For some teachers teaching teens can be a harrowing ordeal. Teens are sometimes perceived as angry adolescents, rebellious and difficult to motivate and manage. For me it is completely the opposite. I find it very fulfilling teaching teens who as an age group are more insightful, authentic, and self-assertive.
For me the first step when teaching teenagers is to show respect to their needs, their way of thinking and attitude. Once you gain their respect, teaching will be a rewarding experience. Teenagers are great thinkers! I am always amazed by the contributions they make in the various topics we cover. With teenagers you can investigate many challenging topics without searching for definite answers. The secret is teenagers to identify with what they are learning. You have to find a connection with what is going on in their lives at the moment. When you bring in class topics that interest them you have succeeded in holding their attention and ensuring their participation.
Text by: Dimitra Dougekou
As teachers we want students who are emancipated and covering versatile topics does exactly that. Give them a debate and you will witness first-hand how passionate teenagers become. Creative writing is another excellent way to liberate students from traditional learning. Teenagers are emotional and love writing poems or short stories about things that matter to them. As teachers we have to motivate teenagers by making lessons relevant to them.

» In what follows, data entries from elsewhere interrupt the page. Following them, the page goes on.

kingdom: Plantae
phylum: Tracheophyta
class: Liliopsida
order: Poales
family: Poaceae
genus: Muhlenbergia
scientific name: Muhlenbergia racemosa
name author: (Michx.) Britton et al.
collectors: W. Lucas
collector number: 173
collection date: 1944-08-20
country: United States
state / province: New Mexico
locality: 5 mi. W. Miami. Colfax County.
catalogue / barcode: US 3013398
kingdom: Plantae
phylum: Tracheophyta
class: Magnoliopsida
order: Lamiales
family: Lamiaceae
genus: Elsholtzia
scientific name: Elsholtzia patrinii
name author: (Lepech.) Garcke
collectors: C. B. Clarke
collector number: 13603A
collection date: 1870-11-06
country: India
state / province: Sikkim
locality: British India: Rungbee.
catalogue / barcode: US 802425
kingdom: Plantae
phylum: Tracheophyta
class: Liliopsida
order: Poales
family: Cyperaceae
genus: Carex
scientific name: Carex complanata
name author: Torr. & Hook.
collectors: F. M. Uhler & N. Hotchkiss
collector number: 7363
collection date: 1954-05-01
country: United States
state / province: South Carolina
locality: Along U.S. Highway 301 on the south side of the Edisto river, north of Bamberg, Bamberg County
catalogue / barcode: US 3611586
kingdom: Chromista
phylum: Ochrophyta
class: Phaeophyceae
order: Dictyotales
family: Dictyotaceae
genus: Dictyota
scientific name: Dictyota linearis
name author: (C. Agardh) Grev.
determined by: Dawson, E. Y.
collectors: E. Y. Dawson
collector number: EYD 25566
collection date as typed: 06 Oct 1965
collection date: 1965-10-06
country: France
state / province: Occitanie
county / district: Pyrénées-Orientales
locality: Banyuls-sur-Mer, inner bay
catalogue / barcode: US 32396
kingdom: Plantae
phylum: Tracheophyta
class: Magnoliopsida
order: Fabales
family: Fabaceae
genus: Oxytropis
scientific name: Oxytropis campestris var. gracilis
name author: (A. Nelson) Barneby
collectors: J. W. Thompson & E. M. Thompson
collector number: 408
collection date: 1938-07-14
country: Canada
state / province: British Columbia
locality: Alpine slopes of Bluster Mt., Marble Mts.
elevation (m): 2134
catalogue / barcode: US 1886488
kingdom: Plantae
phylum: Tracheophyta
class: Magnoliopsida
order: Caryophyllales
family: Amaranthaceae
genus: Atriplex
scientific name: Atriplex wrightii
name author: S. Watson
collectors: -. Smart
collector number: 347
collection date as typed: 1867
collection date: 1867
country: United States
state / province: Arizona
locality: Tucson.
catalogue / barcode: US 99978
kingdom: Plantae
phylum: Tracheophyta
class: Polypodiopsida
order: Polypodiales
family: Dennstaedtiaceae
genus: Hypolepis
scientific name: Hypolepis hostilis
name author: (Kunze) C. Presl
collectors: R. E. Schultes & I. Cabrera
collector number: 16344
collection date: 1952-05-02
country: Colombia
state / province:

A game changer is to incorporate Drama in your classes. Educational Drama is a holistic teaching approach with innumerous benefits for both the teacher and the students. Drama is a teaching tool that allows teenagers to participate in everyday situations and act them out. Teenagers are highly expressive and love showing their emotions both verbally and physically. Students thus, practice the English language through communicative activities in real context. Drama frees your imagination and puts winds in your dreams. Students improvise and become confident presenters in a nurturing setting.
By using a creative and imaginative approach such as Drama you win the attention and participation of teenagers, who love to think ‘outside the box’. Students develop empathy as they witness what their fellow classmates share. The ability to view the world from another perspective without judgement is invaluable. Drama is of great importance when we want to build our students emotional intelligence and produce capable communicators of the English language. Furthermore, drama helps to become confident and assertive - traits very important for teenagers who still search for their identity.
As Socrates has said ‘I cannot teach anybody anything. I can only make them think’. What is more important for a teacher than offering her students the opportunity to develop critical thinking and see ideas flourish into drama acts, poems and paintings? Teenagers can do all this and much more. That is why they are my favourite group for teaching. We are not a class of students and a teacher, rather co-travellers in the journey of knowledge.